While asserting their dual career household in the "50s and '60s, the Ginsbergs found confusion from the most unlikely places. When her son's school repeatedly called her to complain of his latest shenanigans, Ruth finally felt compelled to clarify the situation: "This child has two parents. Please alternate calls." And what should happen? The calls miraculously decreased because "they were much more reluctant to take a man away from his work than a woman." Perhaps today's schools could take a lesson.
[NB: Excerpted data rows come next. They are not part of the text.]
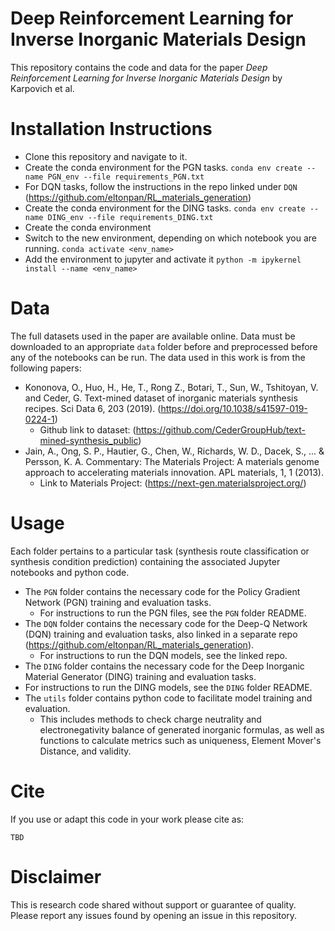 # Deep Reinforcement Learning for Inverse Inorganic Materials Design
This repository contains the code and data for the paper *Deep Reinforcement Learning for Inverse Inorganic Materials Design* by Karpovich et al.

# Installation Instructions
- Clone this repository and navigate to it. 
- Create the conda environment for the PGN tasks. `conda env create --name PGN_env --file requirements_PGN.txt`
- For DQN tasks, follow the instructions in the repo linked under `DQN` (https://github.com/eltonpan/RL_materials_generation)
- Create the conda environment for the DING tasks. `conda env create --name DING_env --file requirements_DING.txt`
- Create the conda environment 
- Switch to the new environment, depending on which notebook you are running. `conda activate <env_name>`
- Add the environment to jupyter and activate it `python -m ipykernel install --name <env_name>`

# Data
The full datasets used in the paper are available online. Data must be downloaded to an appropriate `data` folder before and preprocessed before any of the notebooks can be run. The data used in this work is from the following papers:
- Kononova, O., Huo, H., He, T., Rong Z., Botari, T., Sun, W., Tshitoyan, V. and Ceder, G. Text-mined dataset of inorganic materials synthesis recipes. Sci Data 6, 203 (2019). (https://doi.org/10.1038/s41597-019-0224-1)
  - Github link to dataset: (https://github.com/CederGroupHub/text-mined-synthesis_public)
- Jain, A., Ong, S. P., Hautier, G., Chen, W., Richards, W. D., Dacek, S., ... & Persson, K. A. Commentary: The Materials Project: A materials genome approach to accelerating materials innovation. APL materials, 1, 1 (2013).
  - Link to Materials Project: (https://next-gen.materialsproject.org/)

# Usage
Each folder pertains to a particular task (synthesis route classification or synthesis condition prediction) containing the associated Jupyter notebooks and python code.
- The `PGN` folder contains the necessary code for the Policy Gradient Network (PGN) training and evaluation tasks.
  - For instructions to run the PGN files, see the `PGN` folder README.
- The `DQN` folder contains the necessary code for the Deep-Q Network (DQN) training and evaluation tasks, also linked in a separate repo (https://github.com/eltonpan/RL_materials_generation).
  - For instructions to run the DQN models, see the linked repo.
- The `DING` folder contains the necessary code for the Deep Inorganic Material Generator (DING) training and evaluation tasks.
- For instructions to run the DING models, see the `DING` folder README.
- The `utils` folder contains python code to facilitate model training and evaluation.
  - This includes methods to check charge neutrality and electronegativity balance of generated inorganic formulas, as well as functions to calculate metrics such as uniqueness, Element Mover's Distance, and validity.

# Cite
If you use or adapt this code in your work please cite as:
```
TBD
```

# Disclaimer
This is research code shared without support or guarantee of quality. Please report any issues found by opening an issue in this repository.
Beyond her body of work and her progressive lessons on marriage that resonate today, Ruth Bader Ginsberg had the unique ability to work with, respect and - GASP - even like - others with whom she had deep philosophical disagreements. She loved the law and the Constitution, but did not take personally that some of her colleagues held a dramatically different view of both. She believed they loved them too. Her dissents were legendary and brilliant, but she let the work speak for itself. By not bashing others over the head with her own beliefs - bullying them into submission and demanding their conversion to her point of view - she built her own influence and the admiration of millions of Americans. And oh yes, she did all that with a voice as soft as her will was strong. What can we learn from this regard for humanity?
When my first granddaughter arrived in May of 2019, I naturally busied myself with the grandmotherly duties of adding special items to her nursery - family heirlooms, colors here and there - but one item had to stand proudly on her shelves:
Ruth stands there as a reminder to Grace that there are many amazing women who have paved the way for her, and that she has the responsibility to - in her own way - pave the way for her daughters and granddaughters. We all need heroes. I hope someday that one of mine will be one of hers too.